*TEKS*.
****

Kemudian di bulan April, PSBB diberlakukan. Shopping malls mulai ditutup. Menjual buku melalui toko buku offline bukan lagi pilihan yang tepat. Saat nanti mall sudah kembali buka pun, saya tidak yakin akan langsung seramai tahun lalu. Kemudian karena trend WFH, lima undangan sebagai speaker di bulan April dan Mei batal semua. Sales The Lens Story juga anjlok sampai 100%. Semua rencana yang sudah saya susun rapih tidak bisa saya wujudkan di H1 2020 ini. Atau bisa juga, tidak akan bisa saya wujudkan sampai akhir tahun ini.

Saya tentu kecewa, tapi tidak lama-lama.

Offline events batal, saya ganti jadi webinar. Kadang free webinar, kadang paid webinar. Berkat serangkaian webinar itu, saya mendapat kesempatan untuk membuat video training yang nantinya dapat dibeli menggunakan kartu prakerja.

Kemudian untuk buku, tidak jadi jual buku di Gramedia, saya jual di Tokopedia dan Shopee. Yang tidak saya sangka, Alhamdulillah, saya berhasil mencapai angka penjualan 1.000 eksemplar hanya dalam waktu 3 bulan saja.

Untuk The Lens Story yang sepi order, saya gunakan peluang itu untuk mengembangkan website. Saya gunakan dana darurat untuk mempercantik website. Harapan saya, website sudah ready untuk support begitu banyak business plan saya setelah wabah ini berakhir.

Kejadian ini membuat saya mempelajari 3 hal penting:

  1. Pentingnya dana darurat untuk perusahaan;
  2. Pentingnya punya lebih dari satu sumber penghasilan; dan
  3. Pentinganya kemampuan beradaptasi dalam waktu singkat.

****

*DATA YANG TERSEDIA*.

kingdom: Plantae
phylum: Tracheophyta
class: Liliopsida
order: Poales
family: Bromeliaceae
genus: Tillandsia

****

*DAFTAR TUGAS*.
A: Cetaklah bagian teks tentang masa PSBB, dimulai dari kata-kata yang memuat "Kemudian di bulan" dan berakhir setelah "akhir tahun ini.".
B: Terjemahkan kalimat "Saya tentu kecewa, tapi tidak lama-lama." dari teks tentang masa PSBB ke dalam bahasa Inggris.
Data di atas tidak diperlukan untuk mengerjakan tugas apa pun.

*HASIL AKHIR*.
A:
Kemudian di bulan April, PSBB diberlakukan. Shopping malls mulai ditutup. Menjual buku melalui toko buku offline bukan lagi pilihan yang tepat. Saat nanti mall sudah kembali buka pun, saya tidak yakin akan langsung seramai tahun lalu. Kemudian karena trend WFH, lima undangan sebagai speaker di bulan April dan Mei batal semua. Sales The Lens Story juga anjlok sampai 100%. Semua rencana yang sudah saya susun rapih tidak bisa saya wujudkan di H1 2020 ini. Atau bisa juga, tidak akan bisa saya wujudkan sampai akhir tahun ini.

B: Of course I was disappointed, but not for long.